Other types of games: MMORPGs. We had a convo about improv stories in games on the writers sig list. In the Matrix Online, we’d write a script and have live people performing them. The guy playing Morpheus had to say certain things, but could also respond in real time via improv. When a named character directly applies to a tell, it doesn’t have to be crazy interesting, it makes you feel special. There was another team at the Shadowbane launch, but it was a very expensive feature whose profitability was hard to prove. 
Problems with improv actors for games:
Post-launch staff of improv actors is expensive. How do you handle art assets, or in the case of AI how do you program it. 
Player-run stories can be good, but improv actors are TRAINED, so player run stories will mostly suck.
You can overcome this with systems to help out players making bad stories.
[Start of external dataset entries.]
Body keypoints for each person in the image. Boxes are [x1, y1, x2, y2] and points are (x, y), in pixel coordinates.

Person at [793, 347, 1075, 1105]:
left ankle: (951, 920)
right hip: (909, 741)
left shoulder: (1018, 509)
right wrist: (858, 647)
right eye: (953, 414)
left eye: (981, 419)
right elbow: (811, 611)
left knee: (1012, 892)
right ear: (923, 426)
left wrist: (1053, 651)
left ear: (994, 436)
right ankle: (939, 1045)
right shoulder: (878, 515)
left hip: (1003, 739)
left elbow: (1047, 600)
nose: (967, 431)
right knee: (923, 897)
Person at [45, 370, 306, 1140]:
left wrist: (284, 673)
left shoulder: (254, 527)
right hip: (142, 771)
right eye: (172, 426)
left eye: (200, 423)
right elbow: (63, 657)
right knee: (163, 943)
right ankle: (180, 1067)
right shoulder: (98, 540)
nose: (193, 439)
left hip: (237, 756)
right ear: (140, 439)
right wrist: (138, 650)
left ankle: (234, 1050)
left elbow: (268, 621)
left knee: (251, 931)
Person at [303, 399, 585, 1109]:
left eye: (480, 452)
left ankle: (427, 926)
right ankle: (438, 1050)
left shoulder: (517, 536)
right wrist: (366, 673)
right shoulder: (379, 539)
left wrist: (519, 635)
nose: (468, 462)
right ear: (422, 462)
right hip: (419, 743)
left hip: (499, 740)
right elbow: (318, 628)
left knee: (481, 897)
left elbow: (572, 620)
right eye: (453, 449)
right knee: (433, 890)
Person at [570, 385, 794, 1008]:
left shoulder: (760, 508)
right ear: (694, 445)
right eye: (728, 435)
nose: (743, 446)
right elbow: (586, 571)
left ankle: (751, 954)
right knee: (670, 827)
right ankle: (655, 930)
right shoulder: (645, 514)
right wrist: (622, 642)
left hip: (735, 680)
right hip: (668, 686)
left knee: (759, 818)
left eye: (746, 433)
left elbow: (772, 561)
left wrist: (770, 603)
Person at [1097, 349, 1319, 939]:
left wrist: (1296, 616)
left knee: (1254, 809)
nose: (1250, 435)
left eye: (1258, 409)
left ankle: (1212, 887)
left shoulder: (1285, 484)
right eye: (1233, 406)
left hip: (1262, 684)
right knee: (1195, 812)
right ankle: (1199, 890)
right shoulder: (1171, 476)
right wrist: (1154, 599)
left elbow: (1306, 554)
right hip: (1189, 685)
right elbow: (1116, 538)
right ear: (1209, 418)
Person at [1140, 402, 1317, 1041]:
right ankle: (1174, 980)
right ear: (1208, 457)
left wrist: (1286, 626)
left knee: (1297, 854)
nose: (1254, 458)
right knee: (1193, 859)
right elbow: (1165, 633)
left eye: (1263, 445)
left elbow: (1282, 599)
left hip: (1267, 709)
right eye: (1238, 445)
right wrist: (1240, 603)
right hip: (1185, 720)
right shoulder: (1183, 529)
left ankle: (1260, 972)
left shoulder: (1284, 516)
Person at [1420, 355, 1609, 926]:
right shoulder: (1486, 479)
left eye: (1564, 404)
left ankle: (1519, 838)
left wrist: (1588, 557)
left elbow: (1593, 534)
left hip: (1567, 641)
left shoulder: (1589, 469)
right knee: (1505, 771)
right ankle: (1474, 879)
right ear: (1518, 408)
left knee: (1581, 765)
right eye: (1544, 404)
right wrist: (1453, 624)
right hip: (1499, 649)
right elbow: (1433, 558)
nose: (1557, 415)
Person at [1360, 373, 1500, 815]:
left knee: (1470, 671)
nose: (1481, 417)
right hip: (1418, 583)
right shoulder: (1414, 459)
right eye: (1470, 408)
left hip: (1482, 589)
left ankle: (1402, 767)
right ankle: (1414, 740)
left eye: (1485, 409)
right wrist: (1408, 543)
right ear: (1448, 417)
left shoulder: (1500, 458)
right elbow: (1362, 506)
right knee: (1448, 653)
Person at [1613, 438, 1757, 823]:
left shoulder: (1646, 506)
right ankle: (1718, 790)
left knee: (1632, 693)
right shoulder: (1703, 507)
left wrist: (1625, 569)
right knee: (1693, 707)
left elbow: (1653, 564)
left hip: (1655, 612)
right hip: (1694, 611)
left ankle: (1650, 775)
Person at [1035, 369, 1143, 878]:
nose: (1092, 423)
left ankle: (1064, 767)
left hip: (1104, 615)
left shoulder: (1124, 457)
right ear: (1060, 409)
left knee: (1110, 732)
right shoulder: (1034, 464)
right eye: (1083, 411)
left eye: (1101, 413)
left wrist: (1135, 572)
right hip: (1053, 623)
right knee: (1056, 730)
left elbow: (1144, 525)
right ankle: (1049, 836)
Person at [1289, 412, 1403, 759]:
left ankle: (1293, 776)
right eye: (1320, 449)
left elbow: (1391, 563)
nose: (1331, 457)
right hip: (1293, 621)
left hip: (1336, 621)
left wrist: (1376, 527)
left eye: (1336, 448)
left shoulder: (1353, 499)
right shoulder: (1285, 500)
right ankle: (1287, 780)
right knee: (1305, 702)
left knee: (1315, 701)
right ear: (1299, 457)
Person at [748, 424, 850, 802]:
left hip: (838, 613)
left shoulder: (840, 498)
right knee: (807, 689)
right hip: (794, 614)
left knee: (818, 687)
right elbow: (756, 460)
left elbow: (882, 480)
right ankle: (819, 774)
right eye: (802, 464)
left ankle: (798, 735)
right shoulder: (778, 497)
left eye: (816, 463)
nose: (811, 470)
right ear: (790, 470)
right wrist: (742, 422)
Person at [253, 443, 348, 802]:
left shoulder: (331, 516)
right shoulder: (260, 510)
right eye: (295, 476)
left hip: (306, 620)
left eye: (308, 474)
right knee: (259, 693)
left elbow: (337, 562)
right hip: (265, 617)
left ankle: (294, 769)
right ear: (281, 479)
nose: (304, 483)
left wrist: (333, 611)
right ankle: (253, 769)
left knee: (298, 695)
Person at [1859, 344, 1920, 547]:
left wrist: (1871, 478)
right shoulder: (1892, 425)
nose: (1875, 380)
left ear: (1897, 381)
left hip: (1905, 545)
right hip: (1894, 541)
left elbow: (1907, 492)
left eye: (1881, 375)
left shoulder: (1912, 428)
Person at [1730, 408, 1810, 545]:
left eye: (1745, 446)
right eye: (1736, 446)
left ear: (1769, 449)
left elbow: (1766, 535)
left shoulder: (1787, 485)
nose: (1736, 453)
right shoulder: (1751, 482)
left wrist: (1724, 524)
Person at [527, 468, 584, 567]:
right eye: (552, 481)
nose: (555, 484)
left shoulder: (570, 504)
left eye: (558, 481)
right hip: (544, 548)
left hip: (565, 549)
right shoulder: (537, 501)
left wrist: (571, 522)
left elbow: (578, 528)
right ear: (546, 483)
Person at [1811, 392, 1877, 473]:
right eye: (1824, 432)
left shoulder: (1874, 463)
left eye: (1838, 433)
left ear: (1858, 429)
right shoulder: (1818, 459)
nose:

I have no idea how to do this!

{ 2 comments }

David Sahlin April 16, 2009 at 7:02 pm

For some reason, I am now totally geeked to start GMing my pen-and-paper campaign, now.

I really liked that rule, “make your partners look good.” It reinforces the virtue of humility while still being productive as a group.

Fantastic.

Brian Shurtleff April 18, 2009 at 5:44 pm

Thanks for coming and posting notes here about my talk, Darius. :)

Your notes are pretty spot on (although sorry if I spoke too fast and made it hard to take notes… I tend to do that.)
The only thing I see is that I actually said “attract mode”, not attack mode, trying to make the comparison between a video game’s attract mode and how the Vegetable Justice guys encourage the audience to play the game by intriguing them as well as insulting them into wanting to pay money to throw tomatoes at them.